De plus en plus de jeunes, notamment des femmes, se tournent vers les métiers de l’esthétique : techniciens lasers, praticiens en soins non invasifs, conseillers en beauté médicale, gestionnaires de centres, etc. Ces professions, qui nécessitent des compétences techniques pointues et une formation continue, ouvrent la voie à une insertion professionnelle rapide. Elles sont également compatibles avec l’auto-entrepreneuriat, un modèle très apprécié par les jeunes générations. Le tourisme médical, déjà bien ancré en Tunisie, bénéficie lui aussi de cette expansion. Les patients venus d’Europe, d’Algérie ou de Libye combinent désormais chirurgie, soins esthétiques légers et séjours bien-être, renforçant ainsi l’attractivité du pays.
Des défis à relever pour consolider le secteur
Malgré ses progrès, le marché tunisien de la médecine esthétique doit encore affronter plusieurs défis majeurs. Le premier concerne la régulation. L’absence d’un cadre strict et uniformisé ouvre parfois la porte à des pratiques non conformes, à des formations improvisées ou à l’utilisation d’appareils non certifiés. Les professionnels réclament une réglementation claire permettant de protéger les patients, d’assurer la qualité des prestations et d’éviter la concurrence déloyale. Le deuxième défi touche à la formation continue. Les technologies évoluent rapidement, exigeant une mise à jour permanente des compétences. À ce titre, le Sommet de Hammamet marque une étape importante, mais de nombreux experts estiment que des programmes nationaux structurés doivent être mis en place pour accompagner durablement le secteur. Enfin, il demeure indispensable de sensibiliser le public. Beaucoup de patients confondent encore soins esthétiques, médecine esthétique et interventions médicales, ce qui peut les exposer à des risques lorsqu’ils se tournent vers des prestataires non qualifiés.

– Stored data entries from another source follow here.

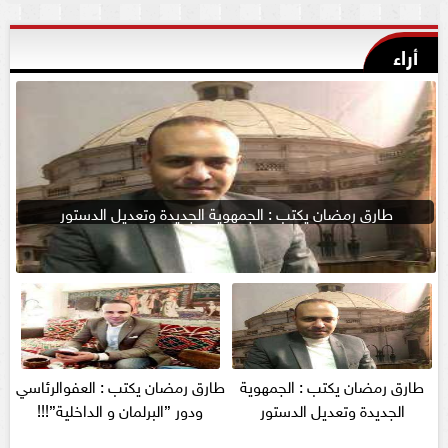
أراء
طارق رمضان يكتب : الجمهوية الجديدة وتعديل الدستور
طارق رمضان يكتب : الجمهوية
طارق رمضان يكتب : العفوالرئاسي
الجديدة وتعديل الدستور
ودور ”البرلمان و الداخلية”!!!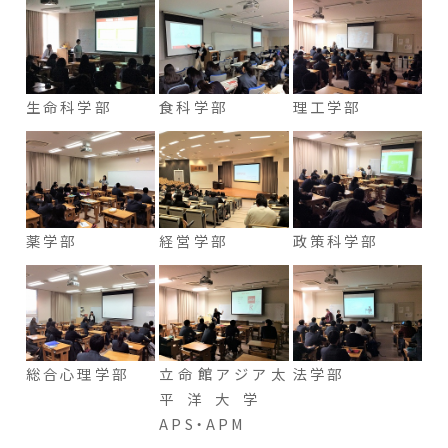
生命科学部
食科学部
理工学部
薬学部
経営学部
政策科学部
総合心理学部
立命館アジア太
法学部
平洋大学
APS・APM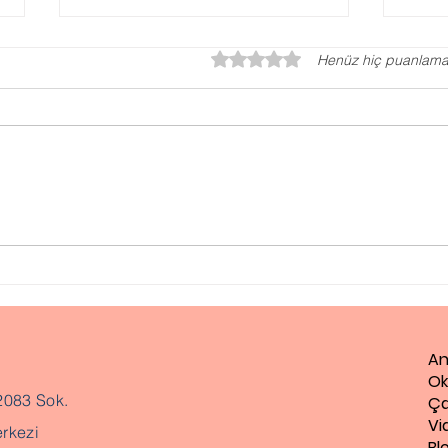
5 üzerinden 0 yıldız
Henüz hiç puanlama
Gaz
Evlilik Öncesi Danışmanlık
An
Ok
2083 Sok.
Ça
Vi
rkezi
Bl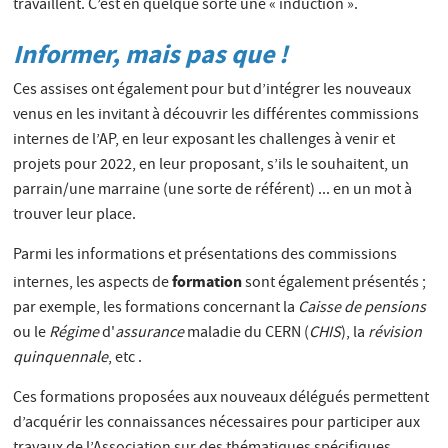
travaillent. C’est en quelque sorte une « induction ».
Informer, mais pas que !
Ces assises ont également pour but d’intégrer les nouveaux
venus en les invitant à découvrir les différentes commissions
internes de l’AP, en leur exposant les challenges à venir et
projets pour 2022, en leur proposant, s’ils le souhaitent, un
parrain/une marraine (une sorte de référent) ... en un mot à
trouver leur place.
Parmi les informations et présentations des commissions
formation
internes, les aspects de
sont également présentés ;
par exemple, les formations concernant la
Caisse de pensions
ou le
Régime
d'
assurance
maladie du CERN (
CHIS
), la
révision
quinquennale
, etc .
Ces formations proposées aux nouveaux délégués permettent
d’acquérir les connaissances nécessaires pour participer aux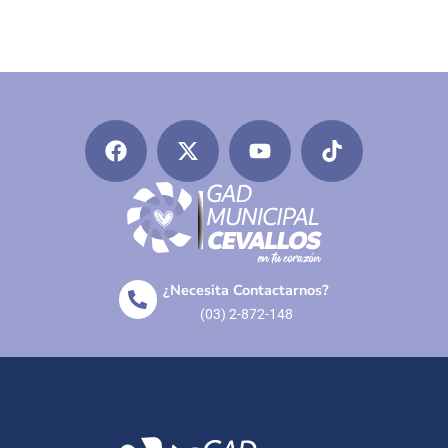
¿Necesita Contactarnos?
(03) 2-872-148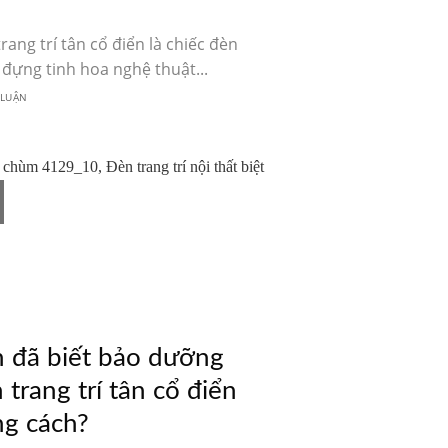
p
rang trí tân cổ điển là chiếc đèn
đựng tinh hoa nghệ thuật...
 LUẬN
 đã biết bảo dưỡng
 trang trí tân cổ điển
g cách?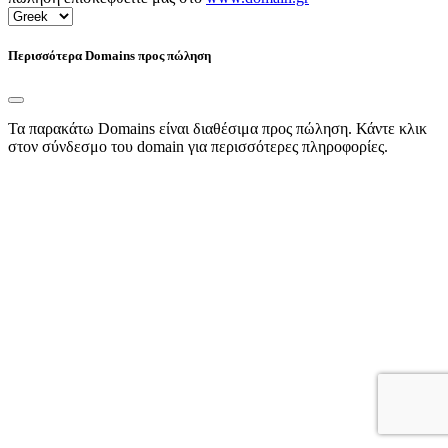
Περισσότερα Domains προς πώληση
Τα παρακάτω Domains είναι διαθέσιμα προς πώληση. Κάντε κλικ
στον σύνδεσμο του domain για περισσότερες πληροφορίες.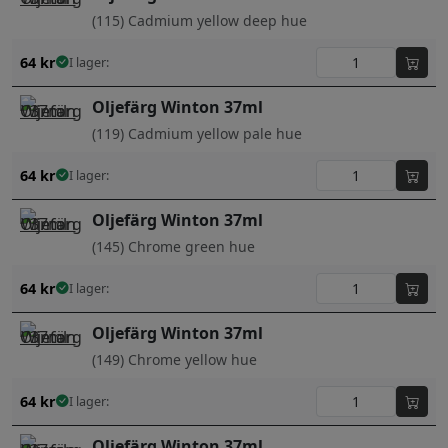
(115) Cadmium yellow deep hue
64
kr
I lager:
Oljefärg Winton 37ml
(119) Cadmium yellow pale hue
64
kr
I lager:
Oljefärg Winton 37ml
(145) Chrome green hue
64
kr
I lager:
Oljefärg Winton 37ml
(149) Chrome yellow hue
64
kr
I lager:
Oljefärg Winton 37ml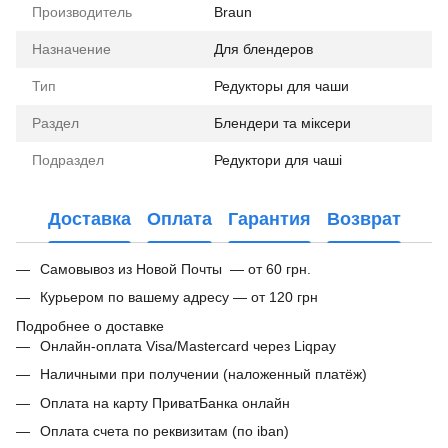
Производитель
Braun
Назначение
Для блендеров
Тип
Редукторы для чаши
Раздел
Блендери та міксери
Подраздел
Редуктори для чаші
Доставка
Оплата
Гарантия
Возврат
Самовывоз из Новой Почты — от 60 грн.
Курьером по вашему адресу — от 120 грн
Подробнее о доставке
Онлайн-оплата Visa/Mastercard через Liqpay
Наличными при получении (наложенный платёж)
Оплата на карту ПриватБанка онлайн
Оплата счета по реквизитам (по iban)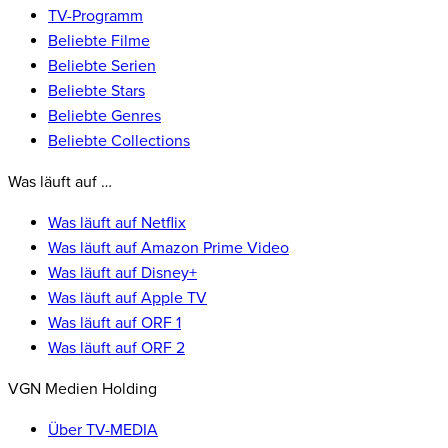
TV-Programm
Beliebte Filme
Beliebte Serien
Beliebte Stars
Beliebte Genres
Beliebte Collections
Was läuft auf …
Was läuft auf Netflix
Was läuft auf Amazon Prime Video
Was läuft auf Disney+
Was läuft auf Apple TV
Was läuft auf ORF 1
Was läuft auf ORF 2
VGN Medien Holding
Über TV-MEDIA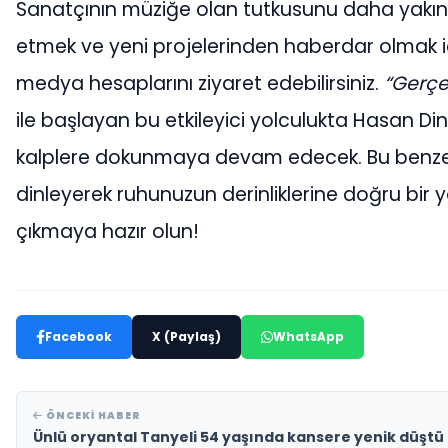
Sanatçının müziğe olan tutkusunu daha yakın
etmek ve yeni projelerinden haberdar olmak i
medya hesaplarını ziyaret edebilirsiniz.
“Gerçe
ile başlayan bu etkileyici yolculukta Hasan Din
kalplere dokunmaya devam edecek. Bu benzer
dinleyerek ruhunuzun derinliklerine doğru bir 
çıkmaya hazır olun!
Facebook
X (Paylaş)
WhatsApp
ÖNCEKI HABER
Ünlü oryantal Tanyeli 54 yaşında kansere yenik düştü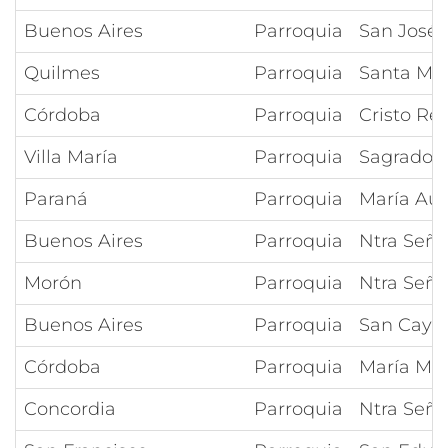
Buenos Aires
Parroquia
San José 
Quilmes
Parroquia
Santa Ma
Córdoba
Parroquia
Cristo Re
Villa María
Parroquia
Sagrado C
Paraná
Parroquia
María Aux
Buenos Aires
Parroquia
Ntra Seño
Morón
Parroquia
Ntra Seño
Buenos Aires
Parroquia
San Caye
Córdoba
Parroquia
María Mad
Concordia
Parroquia
Ntra Seño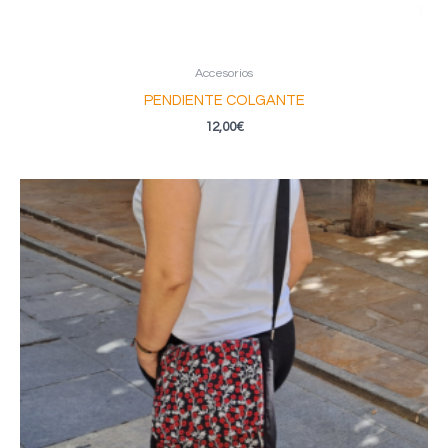
Accesorios
PENDIENTE COLGANTE
12,00
€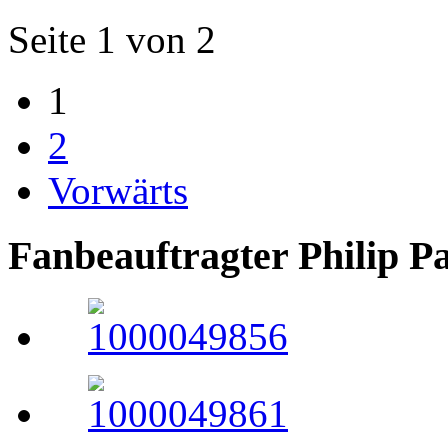
Seite 1 von 2
1
2
Vorwärts
Fanbeauftragter Philip P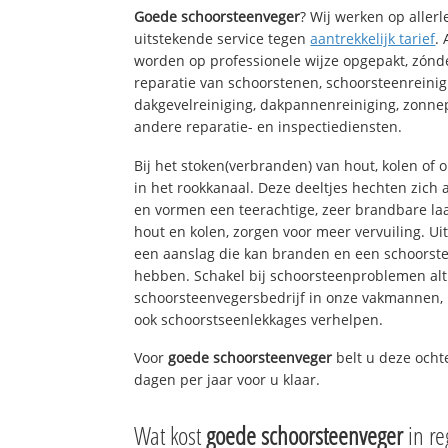
Goede schoorsteenveger
? Wij werken op aller
uitstekende service tegen
aantrekkelijk tarief
.
worden op professionele wijze opgepakt, zónd
reparatie van schoorstenen, schoorsteenreinig
dakgevelreiniging, dakpannenreiniging, zon
andere reparatie- en inspectiediensten.
Bij het stoken(verbranden) van hout, kolen of
in het rookkanaal. Deze deeltjes hechten zich
en vormen een teerachtige, zeer brandbare laa
hout en kolen, zorgen voor meer vervuiling. Ui
een aanslag die kan branden en een schoorste
hebben. Schakel bij schoorsteenproblemen alt
schoorsteenvegersbedrijf in onze vakmannen, 
ook schoorstseenlekkages verhelpen.
Voor
goede schoorsteenveger
belt u deze ocht
dagen per jaar voor u klaar.
Wat kost
goede schoorsteenveger
in r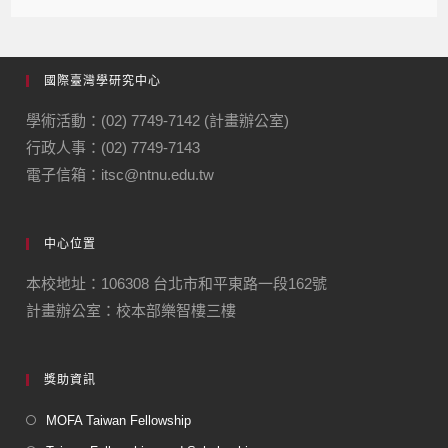
國際臺灣學研究中心
學術活動：(02) 7749-7142 (計畫辦公室)
行政人事：(02) 7749-7143
電子信箱：itsc@ntnu.edu.tw
中心位置
本校地址：106308 台北市和平東路一段162號
計畫辦公室：校本部樂智樓三樓
獎助資訊
MOFA Taiwan Fellowship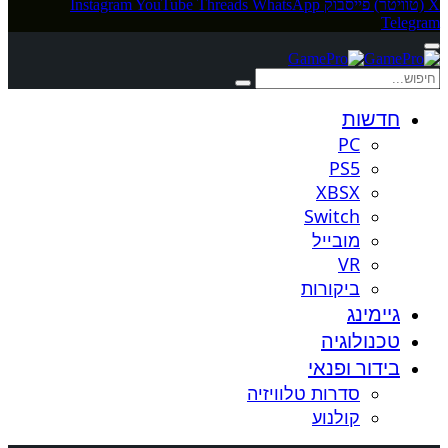
X (טוויטר)
פייסבוק
WhatsApp
Threads
YouTube
Instagram
Telegram
חדשות
PC
PS5
XBSX
Switch
מובייל
VR
ביקורות
גיימינג
טכנולוגיה
בידור ופנאי
סדרות טלוויזיה
קולנוע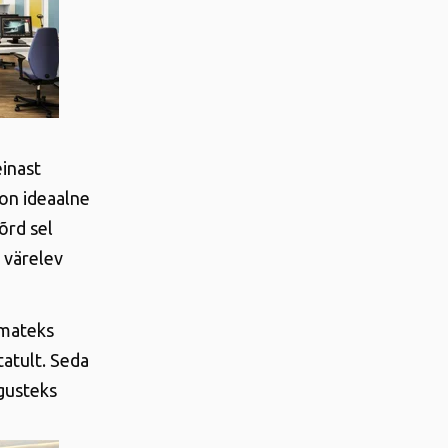
inast
 on ideaalne
õrd sel
a värelev
emateks
tatult. Seda
ugusteks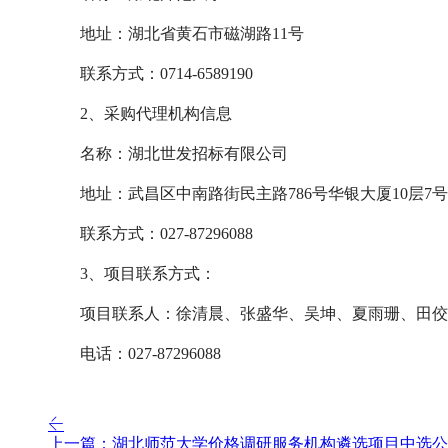
地址：湖北省黄石市磁湖路
11号
联系方式：
0714-6589190
2、采购代理机构信息
名称：湖北世发招标有限公司
地址：武昌区中南路街民主路
786号华银大厦10层7号
联系方式：
027-87296088
3、项目联系方式：
项目联系人：徐清晨、张盛华、吴坤、夏雨珊、田佼
电话：
027-87296088
上一篇：湖北师范大学价格调研服务机构遴选项目中选公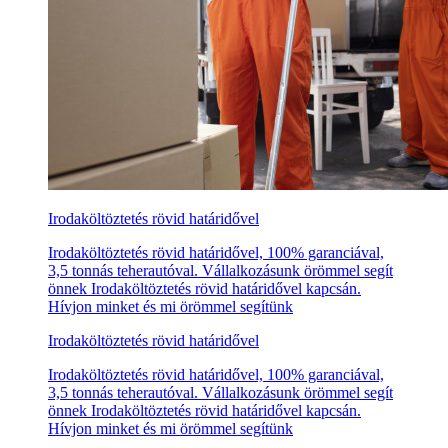
Irodaköltöztetés rövid határidővel
Irodaköltöztetés rövid határidővel, 100% garanciával,
3,5 tonnás teherautóval. Vállalkozásunk örömmel segít
önnek Irodaköltöztetés rövid határidővel kapcsán.
Hívjon minket és mi örömmel segítünk
Irodaköltöztetés rövid határidővel
Irodaköltöztetés rövid határidővel, 100% garanciával,
3,5 tonnás teherautóval. Vállalkozásunk örömmel segít
önnek Irodaköltöztetés rövid határidővel kapcsán.
Hívjon minket és mi örömmel segítünk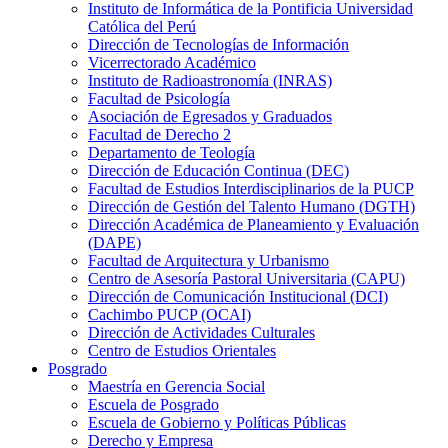
Instituto de Informática de la Pontificia Universidad
Católica del Perú
Dirección de Tecnologías de Información
Vicerrectorado Académico
Instituto de Radioastronomía (INRAS)
Facultad de Psicología
Asociación de Egresados y Graduados
Facultad de Derecho 2
Departamento de Teología
Dirección de Educación Continua (DEC)
Facultad de Estudios Interdisciplinarios de la PUCP
Dirección de Gestión del Talento Humano (DGTH)
Dirección Académica de Planeamiento y Evaluación
(DAPE)
Facultad de Arquitectura y Urbanismo
Centro de Asesoría Pastoral Universitaria (CAPU)
Dirección de Comunicación Institucional (DCI)
Cachimbo PUCP (OCAI)
Dirección de Actividades Culturales
Centro de Estudios Orientales
Posgrado
Maestría en Gerencia Social
Escuela de Posgrado
Escuela de Gobierno y Políticas Públicas
Derecho y Empresa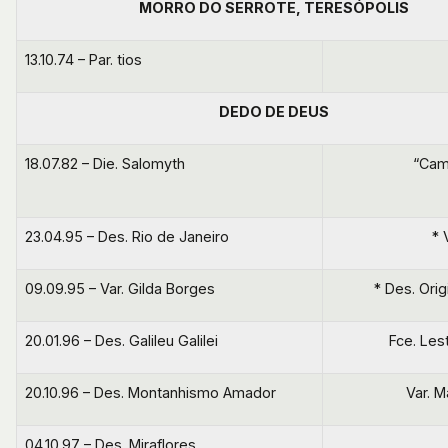
MORRO DO SERROTE, TERESÓPOLIS
13.10.74 – Par. tios
DEDO DE DEUS
18.07.82 – Die. Salomyth
“Cam
23.04.95 – Des. Rio de Janeiro
* 
09.09.95 – Var. Gilda Borges
* Des. Orig
20.01.96 – Des. Galileu Galilei
Fce. Le
20.10.96 – Des. Montanhismo Amador
Var. M
04.10.97 – Des. Miraflores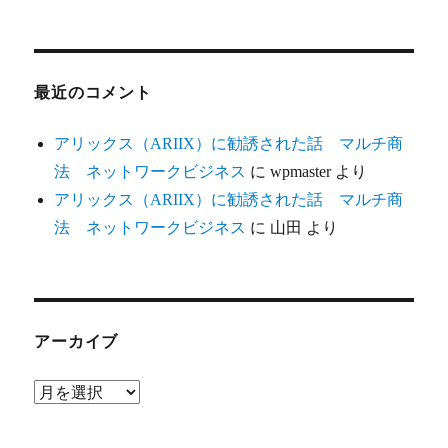
最近のコメント
アリックス（ARIIX）に勧誘された話 マルチ商
法 ネットワークビジネス
に
wpmaster
より
アリックス（ARIIX）に勧誘された話 マルチ商
法 ネットワークビジネス
に
山田
より
アーカイブ
ア
ー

Grâce à son expertise reconnue, à son positionnement géographique et à la montée en gamme de ses infrastructures, la Tunisie est en bonne voie pour devenir une référence régionale dans l’esthétique non invasive. L’organisation d’événements internationaux, les partenariats académiques, l’engouement des jeunes professionnels et la demande croissante de la clientèle locale et étrangère donnent au secteur une dynamique sans précédent. Si les efforts de régulation et de formation se poursuivent, la Tunisie pourra consolider durablement sa place sur la carte mondiale de la médecine esthétique, un secteur où innovation, sécurité et qualité sont désormais les maîtres-mots.